The city’s new pay ratio surtax was one of the last wins for outgoing Commissioner Steve Novick, who was alternately fawned over in the New York Times and whined at by a Fox News anchor for pushing the idea.
The proposal was more than rote symbolism. Since Portland passed the law, San Francisco and Rhode Island have begun exploring the same policy, a domino effect Novick argued would be necessary to actually force companies to change.
There was a local outcome, too. The penalty—a 10 percent charge on top of Portland business license fees for public companies that pay their CEOs 100 times the median worker salary, and a 25 percent charge for companies with CEOs making 250 or more times the median worker salary—is expected to bring up to $2.5 million every year as the city approaches some very real financial holes.
That money is built into the city’s ongoing revenue projections, and so has been on course for easing the upcoming budget season, where cuts may be necessary.
Except now Donald Trump is in office, so of course the whole thing might have to be scrapped.
Earlier this month, the acting chairman of the US Securities and Exchange Commission (SEC), Michael Piwowar, very strongly hinted he wants to gut the provision Portland’s CEO penalty is based on: a new regulation that, as of this year, forces publicly traded companies to disclose their CEO’s pay ratio compared to the median worker.
Piwowar issued a statement February 6 asserting vague “compliance difficulties” with the new disclosure rule, and all but promising he’d take it off the books if enough companies complain.
Novick tells me he’s concerned his policy could be de-fanged, but also hopeful that the disclosure rule is too politically difficult to ax.
While that all plays out, though, it appears Portland’s budget will be tighter than expected.
Mayor Ted Wheeler, who I’m told has been skeptical of the new tax, plans to press forward with next year’s budget as if that anticipated $2.5 million weren’t on the books.

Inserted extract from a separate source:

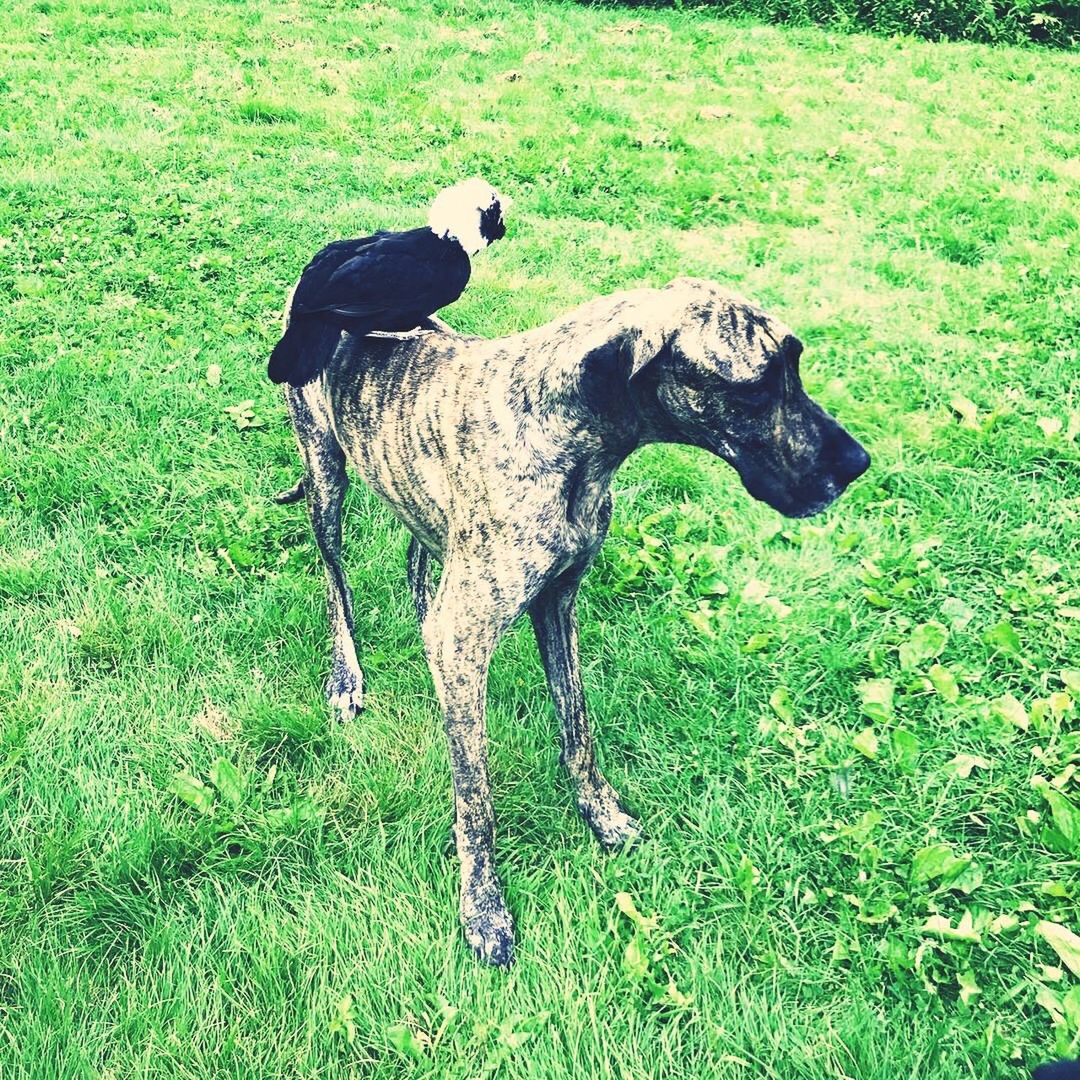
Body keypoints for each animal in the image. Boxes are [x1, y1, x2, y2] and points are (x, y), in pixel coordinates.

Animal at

“Since the SEC is backing off of the reporting requirement, it would be irresponsible of us to budget for that revenue,” says Wheeler’s spokesperson, Michael Cox.
That makes sense—and it’s worth pointing out that the city council’s current membership likely wouldn’t have passed the CEO tax to begin with (Commissioners Dan Saltzman and Nick Fish opposed it). But the uncertainty will also limit what sort of long-term efforts the council can budget for this year. Bureaus have already been asked to shave their existing services.
Maybe that will change if people convince Piwowar to cut it out. Novick says he’s hoping the SEC will be flooded with comments demanding that the nation’s amply paid bosses fess up to how much they make compared to their employees.
“The vast majority of Americans think CEOs are overpaid,” he says. “It’s actually a good opportunity to have a fight.”